Alıştırma yönergesi: Aşağıdaki doktora öğrencilerinin geçim sıkıntısını anlatan metinde "Google Haberlere Abone" sözcüklerinden başlayıp "güvencesi olmadan geçiriyor." sözcüklerine kadar uzanan bölümün tamamını hiçbir değişiklik yapmadan tekrarlayın.

Alıştırma metni:
Doktora öğrencileri geçinemiyor: İlk hedefleri yurt dışı

Aldıkları burslar geçinmelerine, proje bütçeleri çalışmalarına yetmeyen birçok doktora öğrencisi, yurt dışına gitme planları yapıyor.

Google Haberlere Abone ol

Pelin Akdemir

DUVAR - Bir fakülte veya yüksekokul bitirdikten sonra alanında ‘doktor’ unvanını almak isteyen kişiler, doktora programıyla üniversitede çalışıyor. Yüksek lisans en az 2 yıl, doktora eğitimi ise 3-4 yıl sürüyor. Doktora eğitimini tamamlamış biri, 30’lu yaşlarına geliyor fakat bu süreci sigortasız ve gelir güvencesi olmadan geçiriyor.

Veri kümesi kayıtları

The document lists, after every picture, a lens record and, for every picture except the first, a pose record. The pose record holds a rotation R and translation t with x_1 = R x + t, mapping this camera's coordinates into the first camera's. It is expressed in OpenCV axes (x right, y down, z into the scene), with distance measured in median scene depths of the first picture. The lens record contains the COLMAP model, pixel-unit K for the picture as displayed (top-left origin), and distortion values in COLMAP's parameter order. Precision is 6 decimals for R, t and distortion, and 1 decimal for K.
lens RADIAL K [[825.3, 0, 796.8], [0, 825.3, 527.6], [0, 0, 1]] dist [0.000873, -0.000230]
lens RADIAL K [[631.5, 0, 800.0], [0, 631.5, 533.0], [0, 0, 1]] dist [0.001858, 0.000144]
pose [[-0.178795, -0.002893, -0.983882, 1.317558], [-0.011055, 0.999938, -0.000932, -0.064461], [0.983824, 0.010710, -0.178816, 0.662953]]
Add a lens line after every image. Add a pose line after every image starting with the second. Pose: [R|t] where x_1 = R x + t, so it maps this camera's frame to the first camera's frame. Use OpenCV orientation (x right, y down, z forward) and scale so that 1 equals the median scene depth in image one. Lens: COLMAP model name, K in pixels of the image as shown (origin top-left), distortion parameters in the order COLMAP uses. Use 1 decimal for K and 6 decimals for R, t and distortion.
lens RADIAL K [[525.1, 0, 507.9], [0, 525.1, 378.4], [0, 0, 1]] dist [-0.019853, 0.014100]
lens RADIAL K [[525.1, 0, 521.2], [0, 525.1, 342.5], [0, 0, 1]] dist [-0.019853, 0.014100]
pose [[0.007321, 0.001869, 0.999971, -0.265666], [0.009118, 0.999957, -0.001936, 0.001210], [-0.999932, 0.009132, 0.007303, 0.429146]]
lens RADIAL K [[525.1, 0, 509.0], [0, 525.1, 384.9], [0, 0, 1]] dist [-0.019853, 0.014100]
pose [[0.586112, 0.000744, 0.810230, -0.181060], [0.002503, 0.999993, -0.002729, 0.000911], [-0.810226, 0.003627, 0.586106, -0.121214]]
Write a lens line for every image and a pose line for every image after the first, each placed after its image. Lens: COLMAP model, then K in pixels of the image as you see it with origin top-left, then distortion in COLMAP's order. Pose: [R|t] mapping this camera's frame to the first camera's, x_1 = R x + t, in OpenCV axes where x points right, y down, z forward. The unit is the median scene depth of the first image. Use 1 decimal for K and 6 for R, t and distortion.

Sonuç aşağıda:
Google Haberlere Abone ol

Pelin Akdemir

DUVAR - Bir fakülte veya yüksekokul bitirdikten sonra alanında ‘doktor’ unvanını almak isteyen kişiler, doktora programıyla üniversitede çalışıyor. Yüksek lisans en az 2 yıl, doktora eğitimi ise 3-4 yıl sürüyor. Doktora eğitimini tamamlamış biri, 30’lu yaşlarına geliyor fakat bu süreci sigortasız ve gelir güvencesi olmadan geçiriyor.